■ **Exercise materials**
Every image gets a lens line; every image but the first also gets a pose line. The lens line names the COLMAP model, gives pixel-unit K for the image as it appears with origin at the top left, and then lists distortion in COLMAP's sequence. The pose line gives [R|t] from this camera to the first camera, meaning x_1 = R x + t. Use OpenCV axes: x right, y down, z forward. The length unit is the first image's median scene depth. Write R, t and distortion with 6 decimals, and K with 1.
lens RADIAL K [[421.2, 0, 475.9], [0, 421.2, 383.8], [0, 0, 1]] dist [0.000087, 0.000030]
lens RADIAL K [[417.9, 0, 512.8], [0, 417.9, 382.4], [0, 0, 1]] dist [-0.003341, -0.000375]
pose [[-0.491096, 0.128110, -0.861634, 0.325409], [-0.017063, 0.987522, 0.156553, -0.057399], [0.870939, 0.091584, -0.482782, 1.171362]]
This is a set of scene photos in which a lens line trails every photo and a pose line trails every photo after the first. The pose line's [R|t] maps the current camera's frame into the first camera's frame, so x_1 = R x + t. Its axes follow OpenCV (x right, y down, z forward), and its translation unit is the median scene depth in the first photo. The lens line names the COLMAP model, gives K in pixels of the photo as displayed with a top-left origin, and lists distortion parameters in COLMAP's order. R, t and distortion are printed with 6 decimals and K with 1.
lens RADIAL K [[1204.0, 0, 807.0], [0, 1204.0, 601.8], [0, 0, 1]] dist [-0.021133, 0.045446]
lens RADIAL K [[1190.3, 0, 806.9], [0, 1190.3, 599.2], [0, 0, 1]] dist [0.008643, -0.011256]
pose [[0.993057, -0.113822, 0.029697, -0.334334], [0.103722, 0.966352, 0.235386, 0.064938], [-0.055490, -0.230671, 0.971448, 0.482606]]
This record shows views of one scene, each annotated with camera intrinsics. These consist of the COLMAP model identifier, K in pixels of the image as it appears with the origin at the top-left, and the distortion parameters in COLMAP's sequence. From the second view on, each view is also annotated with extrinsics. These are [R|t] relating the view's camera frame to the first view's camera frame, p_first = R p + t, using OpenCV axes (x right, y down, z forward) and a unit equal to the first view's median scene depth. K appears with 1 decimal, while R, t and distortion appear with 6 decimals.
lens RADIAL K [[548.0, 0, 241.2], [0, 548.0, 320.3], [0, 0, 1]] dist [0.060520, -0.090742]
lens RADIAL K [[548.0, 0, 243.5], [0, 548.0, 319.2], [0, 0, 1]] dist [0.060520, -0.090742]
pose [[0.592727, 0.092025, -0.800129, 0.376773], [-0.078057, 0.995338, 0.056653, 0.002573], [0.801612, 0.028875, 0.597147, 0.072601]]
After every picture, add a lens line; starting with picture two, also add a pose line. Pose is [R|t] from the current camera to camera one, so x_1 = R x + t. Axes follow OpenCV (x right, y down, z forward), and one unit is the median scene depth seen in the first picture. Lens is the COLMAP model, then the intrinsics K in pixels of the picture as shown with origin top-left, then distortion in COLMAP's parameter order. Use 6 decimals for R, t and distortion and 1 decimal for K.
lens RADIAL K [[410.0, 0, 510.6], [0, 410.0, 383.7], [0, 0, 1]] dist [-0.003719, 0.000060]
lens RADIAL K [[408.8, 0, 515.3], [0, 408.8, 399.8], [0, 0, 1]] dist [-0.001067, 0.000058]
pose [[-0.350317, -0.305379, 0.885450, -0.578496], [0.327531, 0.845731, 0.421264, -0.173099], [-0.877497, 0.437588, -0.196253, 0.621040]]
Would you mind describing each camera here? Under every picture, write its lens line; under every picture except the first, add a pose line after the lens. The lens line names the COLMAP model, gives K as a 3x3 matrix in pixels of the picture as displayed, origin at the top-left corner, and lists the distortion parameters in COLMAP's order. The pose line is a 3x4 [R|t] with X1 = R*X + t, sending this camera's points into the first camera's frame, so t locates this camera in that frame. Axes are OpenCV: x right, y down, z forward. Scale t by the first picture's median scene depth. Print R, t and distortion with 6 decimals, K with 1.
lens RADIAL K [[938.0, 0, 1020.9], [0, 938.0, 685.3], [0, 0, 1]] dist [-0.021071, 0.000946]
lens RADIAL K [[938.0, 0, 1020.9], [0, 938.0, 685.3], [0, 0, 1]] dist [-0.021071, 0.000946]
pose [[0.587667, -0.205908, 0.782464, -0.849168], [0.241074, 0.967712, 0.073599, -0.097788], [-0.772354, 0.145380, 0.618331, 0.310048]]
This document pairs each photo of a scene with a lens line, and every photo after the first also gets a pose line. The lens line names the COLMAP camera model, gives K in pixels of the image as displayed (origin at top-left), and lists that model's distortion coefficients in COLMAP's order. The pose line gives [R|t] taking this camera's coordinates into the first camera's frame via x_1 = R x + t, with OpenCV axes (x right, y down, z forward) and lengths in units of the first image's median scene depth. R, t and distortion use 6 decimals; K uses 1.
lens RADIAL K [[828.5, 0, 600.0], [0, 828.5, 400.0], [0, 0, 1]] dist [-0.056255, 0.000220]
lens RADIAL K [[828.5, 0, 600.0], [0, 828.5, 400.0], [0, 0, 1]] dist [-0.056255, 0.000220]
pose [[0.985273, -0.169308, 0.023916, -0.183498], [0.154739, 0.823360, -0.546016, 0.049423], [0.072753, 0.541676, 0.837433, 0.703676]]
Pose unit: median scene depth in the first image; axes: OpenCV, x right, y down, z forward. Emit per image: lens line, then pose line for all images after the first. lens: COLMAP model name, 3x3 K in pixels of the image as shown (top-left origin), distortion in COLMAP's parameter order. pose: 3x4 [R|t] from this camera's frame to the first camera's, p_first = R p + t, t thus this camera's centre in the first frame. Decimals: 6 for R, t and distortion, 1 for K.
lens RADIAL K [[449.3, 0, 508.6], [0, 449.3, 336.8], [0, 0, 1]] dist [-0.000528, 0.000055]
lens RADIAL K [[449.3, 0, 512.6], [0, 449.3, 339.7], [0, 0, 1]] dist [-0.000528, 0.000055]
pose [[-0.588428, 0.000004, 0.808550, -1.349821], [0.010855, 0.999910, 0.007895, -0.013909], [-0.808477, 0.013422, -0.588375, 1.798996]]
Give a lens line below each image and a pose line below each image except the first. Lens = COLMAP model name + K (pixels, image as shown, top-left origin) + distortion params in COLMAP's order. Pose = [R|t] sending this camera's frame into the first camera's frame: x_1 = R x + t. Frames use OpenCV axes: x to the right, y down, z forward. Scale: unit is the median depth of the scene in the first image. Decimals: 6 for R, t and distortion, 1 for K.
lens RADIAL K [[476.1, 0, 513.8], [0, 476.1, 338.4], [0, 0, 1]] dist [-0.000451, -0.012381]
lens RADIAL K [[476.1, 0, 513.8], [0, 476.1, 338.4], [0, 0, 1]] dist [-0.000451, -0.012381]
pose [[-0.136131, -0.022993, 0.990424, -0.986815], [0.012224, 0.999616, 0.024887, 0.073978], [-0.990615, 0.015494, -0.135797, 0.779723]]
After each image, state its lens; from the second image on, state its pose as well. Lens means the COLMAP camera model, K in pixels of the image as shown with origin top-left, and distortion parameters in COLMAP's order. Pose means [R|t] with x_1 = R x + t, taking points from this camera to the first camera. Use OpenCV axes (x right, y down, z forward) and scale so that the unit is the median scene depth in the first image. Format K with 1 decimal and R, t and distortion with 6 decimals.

■ **What is expected**
Reproduce the lines word for word, starting with the line that contains "After every picture, add" and going on through the line that contains "0.437588, -0.196253, 0.621040]]".

■ **Task output**
After every picture, add a lens line; starting with picture two, also add a pose line. Pose is [R|t] from the current camera to camera one, so x_1 = R x + t. Axes follow OpenCV (x right, y down, z forward), and one unit is the median scene depth seen in the first picture. Lens is the COLMAP model, then the intrinsics K in pixels of the picture as shown with origin top-left, then distortion in COLMAP's parameter order. Use 6 decimals for R, t and distortion and 1 decimal for K.
lens RADIAL K [[410.0, 0, 510.6], [0, 410.0, 383.7], [0, 0, 1]] dist [-0.003719, 0.000060]
lens RADIAL K [[408.8, 0, 515.3], [0, 408.8, 399.8], [0, 0, 1]] dist [-0.001067, 0.000058]
pose [[-0.350317, -0.305379, 0.885450, -0.578496], [0.327531, 0.845731, 0.421264, -0.173099], [-0.877497, 0.437588, -0.196253, 0.621040]]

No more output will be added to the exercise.